• SOURCE MATERIAL
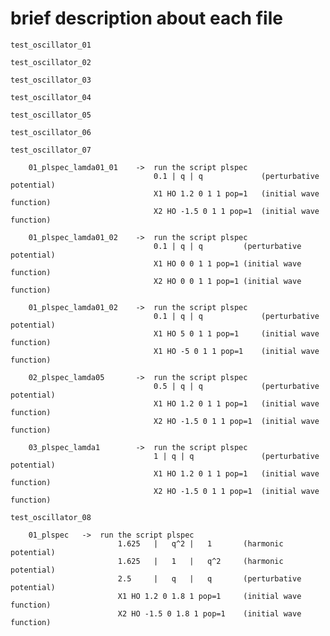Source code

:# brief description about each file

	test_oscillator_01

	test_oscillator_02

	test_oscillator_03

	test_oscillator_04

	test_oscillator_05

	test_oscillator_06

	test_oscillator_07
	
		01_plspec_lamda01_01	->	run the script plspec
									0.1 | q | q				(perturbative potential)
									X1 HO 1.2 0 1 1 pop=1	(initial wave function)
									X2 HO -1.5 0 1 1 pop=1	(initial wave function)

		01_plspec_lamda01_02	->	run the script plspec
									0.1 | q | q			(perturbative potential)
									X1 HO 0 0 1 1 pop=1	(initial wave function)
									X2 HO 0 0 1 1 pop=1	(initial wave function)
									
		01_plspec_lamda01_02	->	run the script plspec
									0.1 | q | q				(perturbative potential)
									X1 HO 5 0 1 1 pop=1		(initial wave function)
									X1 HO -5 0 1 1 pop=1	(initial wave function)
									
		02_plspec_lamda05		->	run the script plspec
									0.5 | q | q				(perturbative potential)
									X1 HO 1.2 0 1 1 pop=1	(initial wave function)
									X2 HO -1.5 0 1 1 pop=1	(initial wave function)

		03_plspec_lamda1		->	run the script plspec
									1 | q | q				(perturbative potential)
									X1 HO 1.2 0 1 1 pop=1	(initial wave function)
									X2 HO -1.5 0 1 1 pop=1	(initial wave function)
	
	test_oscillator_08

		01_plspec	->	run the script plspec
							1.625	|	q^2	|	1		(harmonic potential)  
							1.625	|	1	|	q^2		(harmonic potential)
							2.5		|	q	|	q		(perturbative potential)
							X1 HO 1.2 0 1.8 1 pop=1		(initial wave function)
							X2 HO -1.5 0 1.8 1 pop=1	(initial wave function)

---

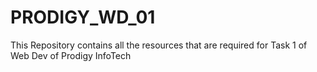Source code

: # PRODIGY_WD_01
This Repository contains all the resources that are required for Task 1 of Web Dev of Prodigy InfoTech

• WORK TO COMPLETE
The expected output is every line of the records in which the string "harmonic" appears.

• SOLUTION FOR THIS EXERCISE
							1.625	|	q^2	|	1		(harmonic potential)  
							1.625	|	1	|	q^2		(harmonic potential)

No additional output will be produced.